Sonnenkollektoren erreichen bei der Verwertung der Sonnenstrahlung relativ hohe Wirkungsgrade - typischerweise zwischen 60 und 75 Prozent. In Europa fallen bei Sonnenschein je nach Jahreszeit und Sonnenstand zwischen 200 und 1000 W/m² ein (siehe auch Solarkonstante).
Wichtigster Bestandteil des Kollektors ist der Absorber, der die Wärme aufnimmt und sie einem ihn durchfließenden Wärmeträger weitergibt. Mit Hilfe der Flüssigkeit dieses Wärmeträgers wird die Wärme aus dem Kollektor abgeführt und anschließend gespeichert (z.B. über Wärmeübertrager) oder direkt als Prozesswärme verwendet.
Um Wärmeverluste zu vermeiden, ist eine gute Isolierung des Absorbers gegenüber der Umgebung und auch eine Abschirmung der warmen Leitungen notwendig.

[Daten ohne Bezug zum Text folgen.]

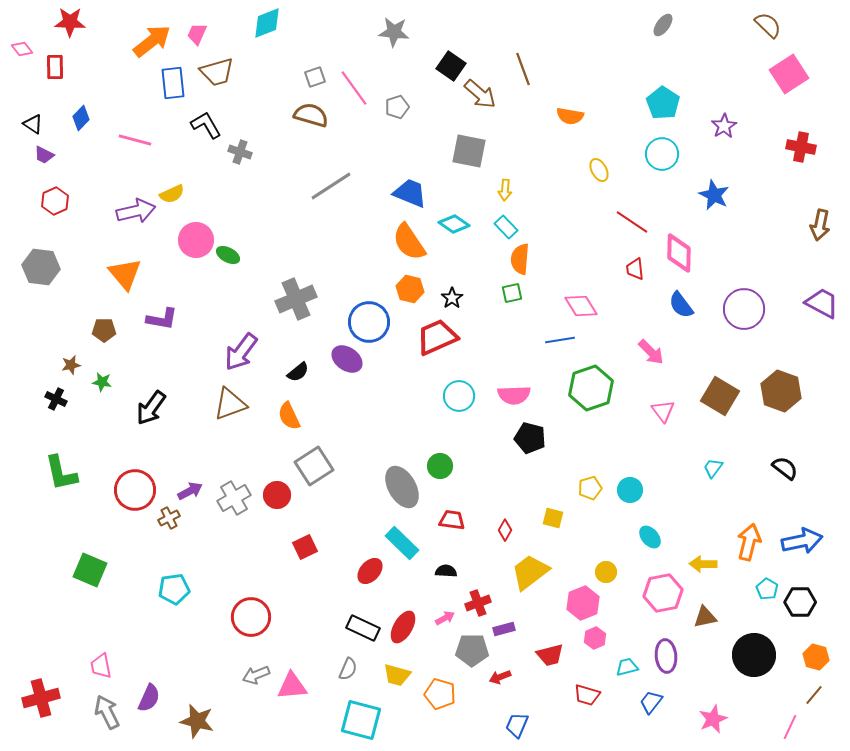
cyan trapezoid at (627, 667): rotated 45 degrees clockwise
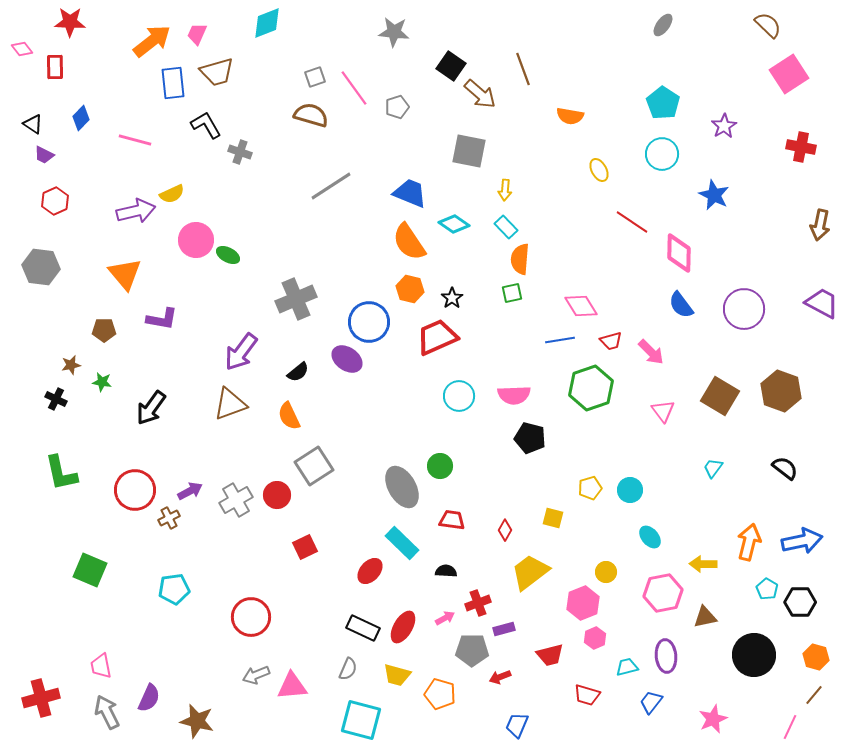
red trapezoid at (635, 269): moved 24 px left, 72 px down; rotated 100 degrees counterclockwise
gray cross at (234, 498): moved 2 px right, 2 px down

Nach der Isolierungstechnik unterscheidet man
Flachkollektoren, die herkömmliche Isoliermaterialien verwenden;
Vakuumröhrenkollektoren, die die thermische Isolierung durch ein Vakuums erreichen, aber mehr als doppelt so teuer sind;
Schwimmbadabsorber, die als Niedertemperatur-Kollektoren zur Schwimmbaderwärmung verwendet werden: Sie bestehen meist aus Kunststoff und sind in der Regel überhaupt nicht zusätzlich isoliert.
Die einfachste Bauart (freilich kein Kollektor im strengen Sinn) ist ein dunkler, wassergefüllter Behälter mit großer Oberfläche. Bei Sonnenschein erwärmen sich geeignete Behälter in wenigen Stunden bis fast zur Siedetemperatur, was im Süden seit Jahrhunderten genützt wird. Sogar in Mitteleuropa kann ein gewöhnlicher Gartenschlauch Wassertemperaturen von über 60° erreichen.
Der Sonnenkollektor ist der zentrale Bestandteil einer thermischen Solaranlage, die in der Regel zur Warmwassergewinnung genutzt wird, seltener auch zur Raumheizungsunterstützung. In Verbindung mit einem Niedrigenergiehaus und einem Saisonwärmespeicher kann jedoch auch die Raumheizung vollständig mittels Solarkollektoren erfolgen.
Eine Besonderheit ist der Thermosiphonkollektor, der für Solaranlagen konzipiert ist, die ohne Pumpe nach dem Schwerkraft-Umlaufprinzip arbeiten: Im Kollektor wird Wasser erwärmt und steigt nach oben; beim Abkühlen sinkt es wieder nach unten. Umgekehrt wie bei der dasselbe Prinzip nutzenden Schwerkraftheizung muss sich der Speicherkessel daher oberhalb der Sonnenkollektoren befinden.
Der Thermosiphonkollektor hat häufig bereits einen Warmwasserspeicher integriert und stellt damit eine komplette einfache Solaranlage dar. Solche Anlagen sind vor allem in südlichen Ländern (Griechenland, Türkei, Israel) auf vielen Dächern zu finden.